(Stored data)
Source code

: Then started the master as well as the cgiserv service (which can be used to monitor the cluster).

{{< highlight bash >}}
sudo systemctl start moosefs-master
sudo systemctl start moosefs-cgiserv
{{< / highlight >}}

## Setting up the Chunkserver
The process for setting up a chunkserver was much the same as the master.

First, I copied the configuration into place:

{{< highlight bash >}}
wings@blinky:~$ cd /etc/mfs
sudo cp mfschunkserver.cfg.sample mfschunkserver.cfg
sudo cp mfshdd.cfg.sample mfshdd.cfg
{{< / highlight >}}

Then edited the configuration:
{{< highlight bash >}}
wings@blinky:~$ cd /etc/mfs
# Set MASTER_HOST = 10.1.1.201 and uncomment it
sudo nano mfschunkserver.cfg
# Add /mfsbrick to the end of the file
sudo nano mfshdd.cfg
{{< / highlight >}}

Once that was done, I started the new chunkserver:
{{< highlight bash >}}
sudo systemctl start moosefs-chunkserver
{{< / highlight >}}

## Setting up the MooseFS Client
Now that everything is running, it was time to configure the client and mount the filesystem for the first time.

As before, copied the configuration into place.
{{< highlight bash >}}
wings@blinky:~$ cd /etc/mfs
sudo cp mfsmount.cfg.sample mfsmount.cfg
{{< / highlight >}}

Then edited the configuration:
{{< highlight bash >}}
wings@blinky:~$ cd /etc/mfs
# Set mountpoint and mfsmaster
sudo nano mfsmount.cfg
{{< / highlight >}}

=== What is required ===
What you return should be exactly the lines above, starting at the one with "# Set MASTER_HOST" and ending at the one with "# Set mountpoint and mfsmaster", and nothing else.

=== Reply ===
# Set MASTER_HOST = 10.1.1.201 and uncomment it
sudo nano mfschunkserver.cfg
# Add /mfsbrick to the end of the file
sudo nano mfshdd.cfg
{{< / highlight >}}

Once that was done, I started the new chunkserver:
{{< highlight bash >}}
sudo systemctl start moosefs-chunkserver
{{< / highlight >}}

## Setting up the MooseFS Client
Now that everything is running, it was time to configure the client and mount the filesystem for the first time.

As before, copied the configuration into place.
{{< highlight bash >}}
wings@blinky:~$ cd /etc/mfs
sudo cp mfsmount.cfg.sample mfsmount.cfg
{{< / highlight >}}

Then edited the configuration:
{{< highlight bash >}}
wings@blinky:~$ cd /etc/mfs
# Set mountpoint and mfsmaster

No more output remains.